- Brief:
Each entry below should be given again exactly; the pictures stay out.

- Material for the task:
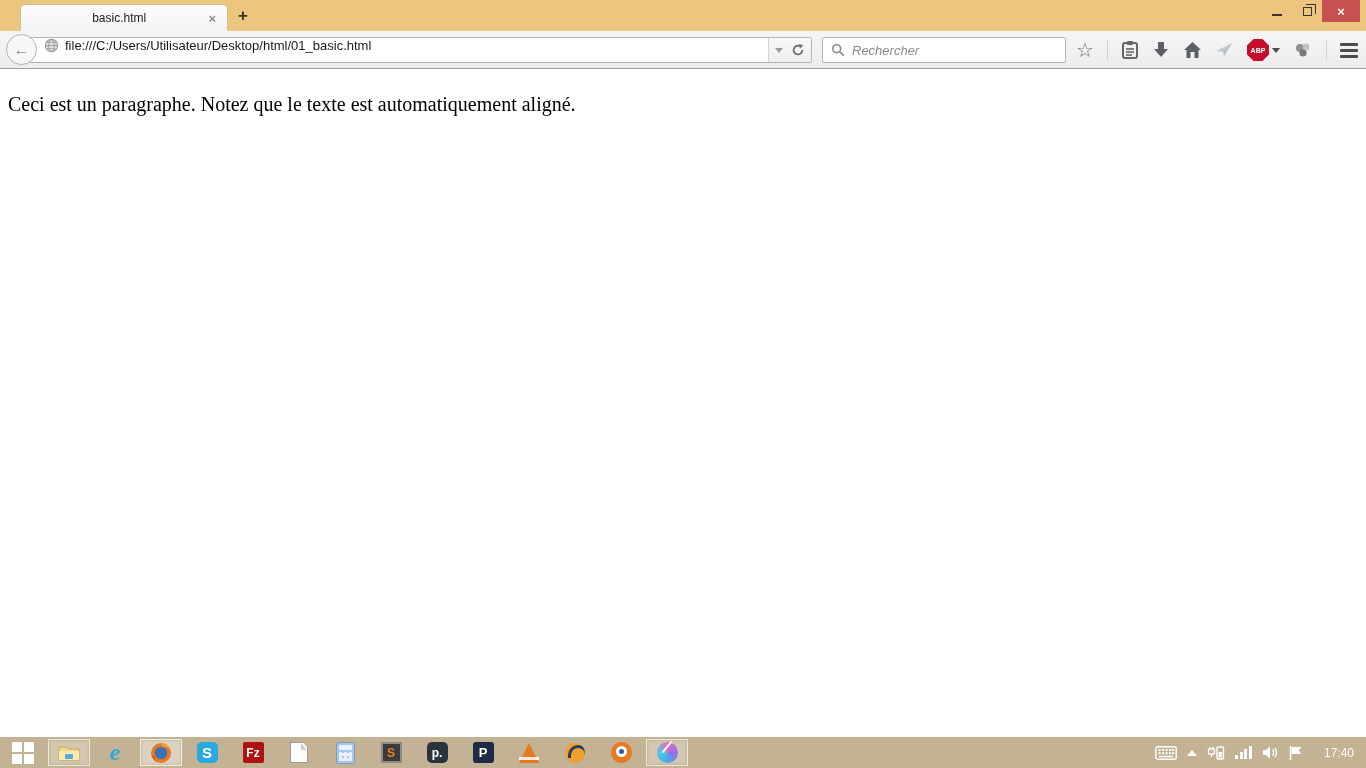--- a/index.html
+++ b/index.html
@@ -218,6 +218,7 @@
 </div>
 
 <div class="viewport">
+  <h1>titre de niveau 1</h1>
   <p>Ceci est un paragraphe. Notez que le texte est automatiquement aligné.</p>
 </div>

- Response to the task:
--- a/index.html
+++ b/index.html
@@ -218,6 +218,7 @@
 </div>
 
 <div class="viewport">
+  <h1>titre de niveau 1</h1>
   <p>Ceci est un paragraphe. Notez que le texte est automatiquement aligné.</p>
 </div>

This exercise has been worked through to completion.